No se qué tiene Cádiz que me fascina tanto. Será su luz, su color, su olor a mar. Serán sus plazas, sus parques, su Alameda, sus callejuelas de La Viña, su interminable avenida. Sus fastuosos edificios, vestigios de un imperio colonial.
Su catedral, tan blanca, sobre todo cuando la luz del estrecho baña sus adentros y su majestuosa cúpula dorada. Su mercado de abastos junto al suntuoso edificio de Correos, que no será mejor o peor que otros pero impresiona con su enorme mole frente a un kiosco del que cuelga un rótulo de «Estanco» y se hace difícil a simple vista encontrar un paquete de tabaco.
Cuánto me sorprenden y alegran sus tiendas del casco viejo. Las de toda la vida. Con su decoración sobria en la que no parecen haber pasado los años y guardan el glamour que les da ese toque de inmortalidad.
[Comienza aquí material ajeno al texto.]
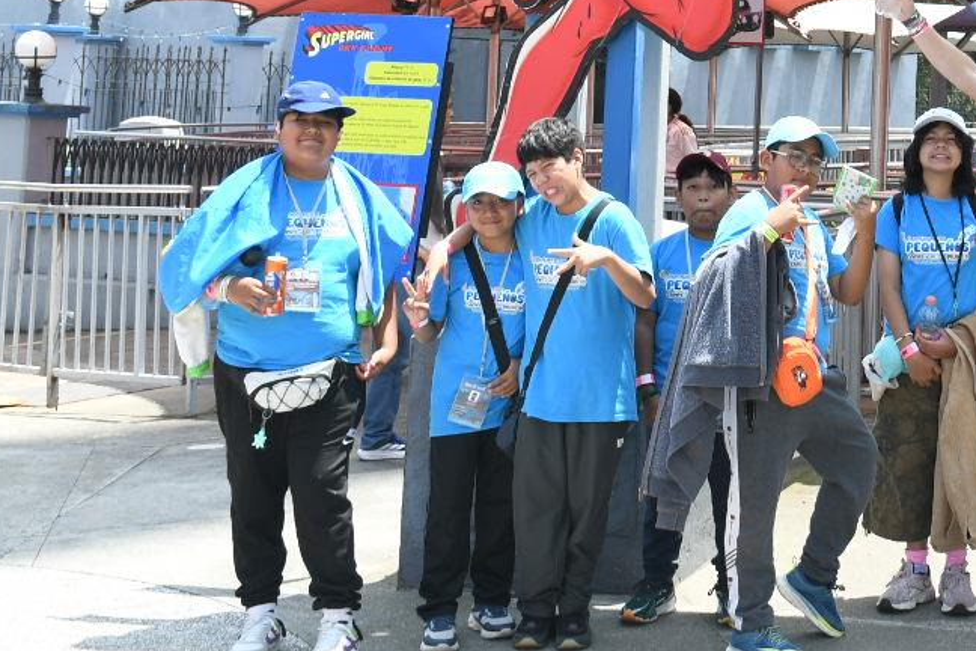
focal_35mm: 75
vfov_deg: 17.3
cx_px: 1133
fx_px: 2033
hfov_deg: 24.7
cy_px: -148
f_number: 7.1
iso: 125
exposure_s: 1/125
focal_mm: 20
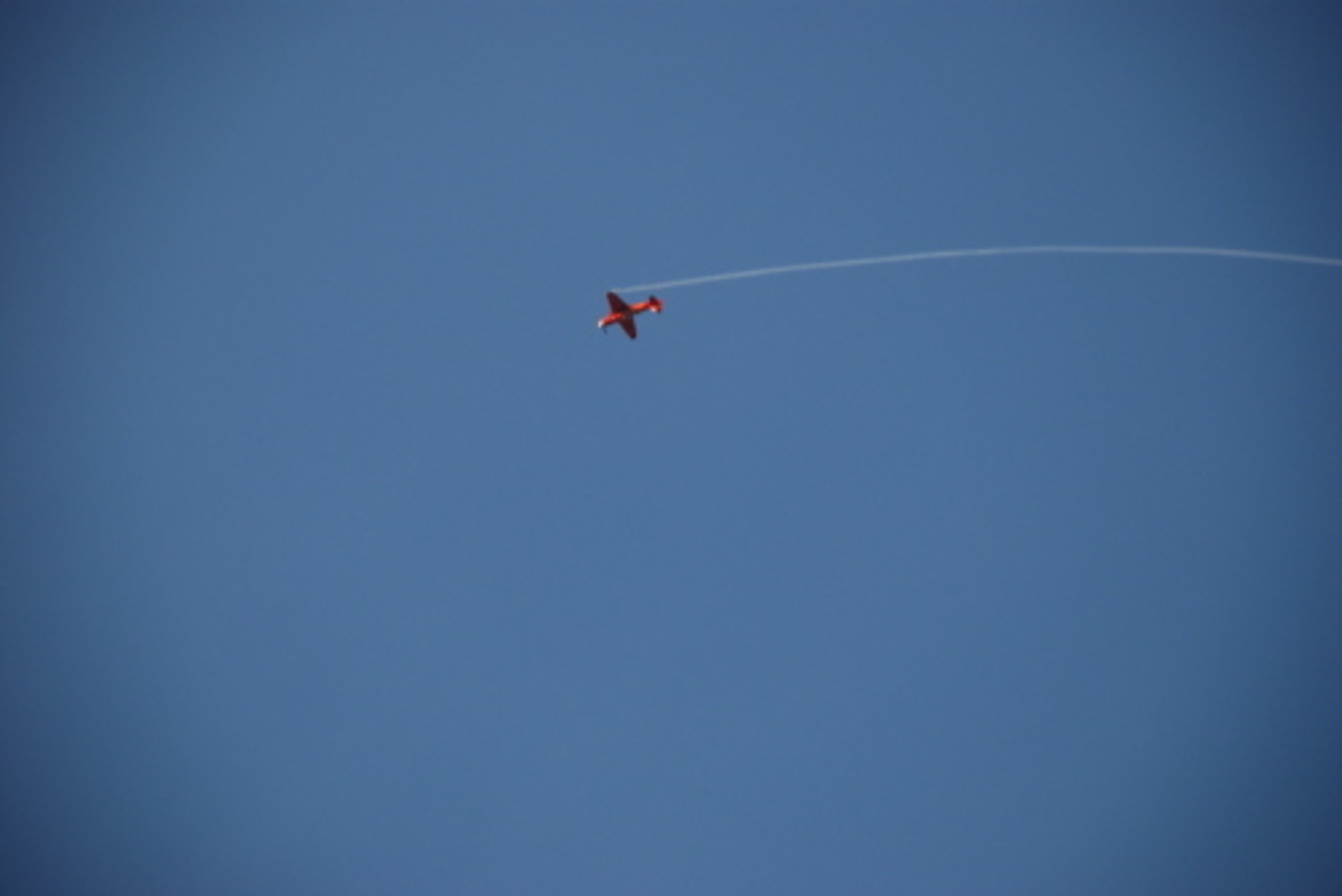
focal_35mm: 202
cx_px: 671
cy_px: 448
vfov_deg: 6.8
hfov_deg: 10.2
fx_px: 7553
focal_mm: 135
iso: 200
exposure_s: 1/400
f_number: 5.6
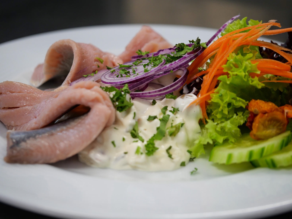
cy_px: 110
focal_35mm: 90
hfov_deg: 21.8
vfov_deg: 16.4
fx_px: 759
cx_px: 146
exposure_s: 1/100
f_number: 2.8
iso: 500
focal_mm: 45
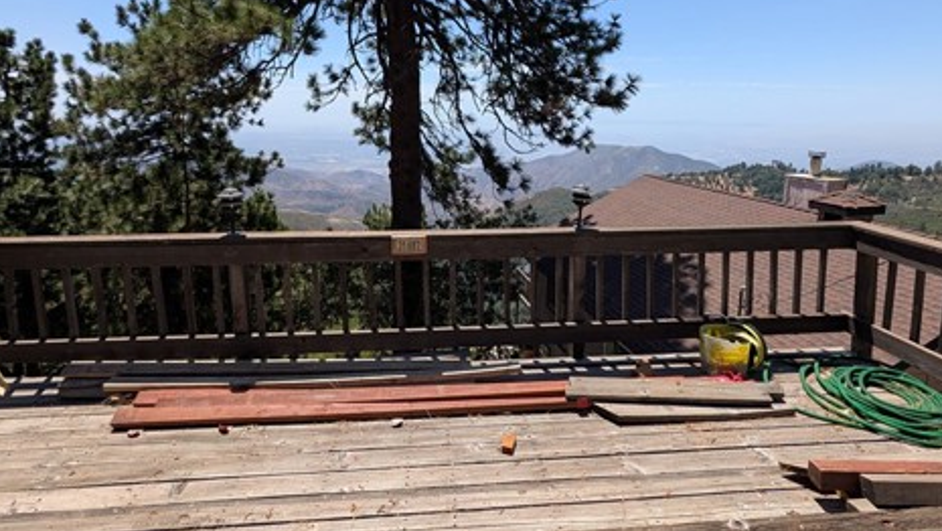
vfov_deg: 59.8
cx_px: 468
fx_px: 450
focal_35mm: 18
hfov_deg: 92.6
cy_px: 181
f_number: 1.7
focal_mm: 2.02
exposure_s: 1/2660
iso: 52
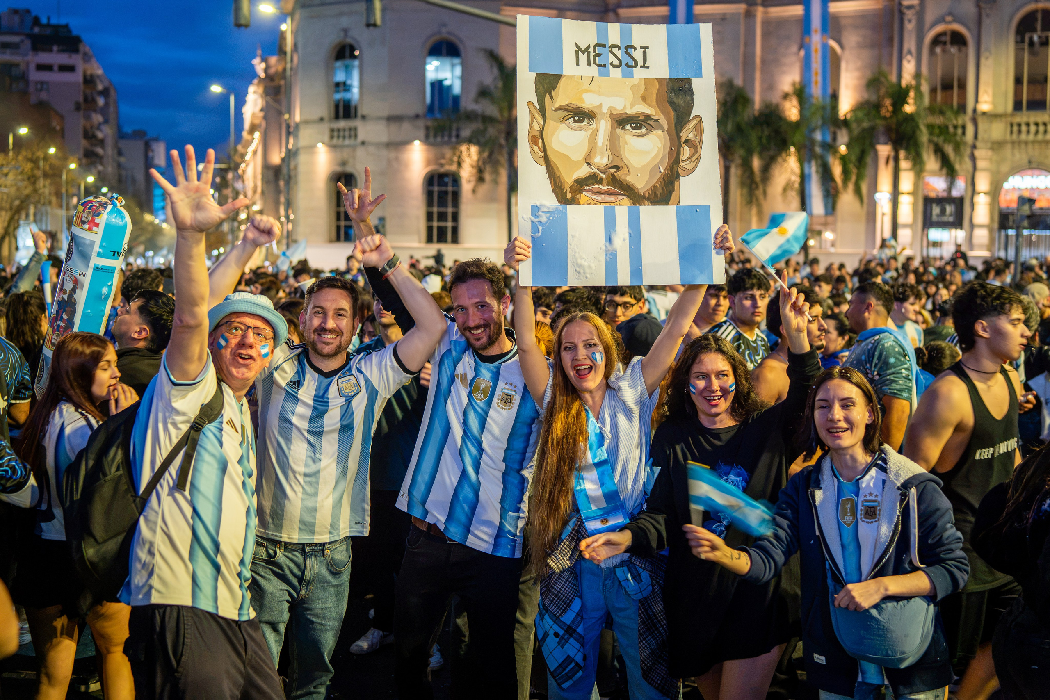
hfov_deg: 50.5
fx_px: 1112
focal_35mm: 38
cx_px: 503
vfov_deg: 34.9
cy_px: 320
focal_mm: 35
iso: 1600
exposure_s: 1/80
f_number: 2.5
O que, reacias a alumbrar la modernidad, mantienen el encanto de otras épocas entre las fachadas de barro de sus interminables hileras de casas.
Su cocina con sabor a marina, El Balandro, el Ventorrillo, El tío de la tiza. El atún de almadraba. Las tortillas de camarones. Las tapas elaboradas o el mestizaje con el papel de estraza del «manteca».
La Caleta, su balneario a pie del mar preso de otra época. Las playas de Santa María, la Victoria, Cortadura y el Chato que llevan una tras otra hasta la vecina San Fernando.
Me gusta Cádiz. Algo debe tener ésta ciudad que a pesar del bullicio de sus gentes siempre me da paz y tranquilidad.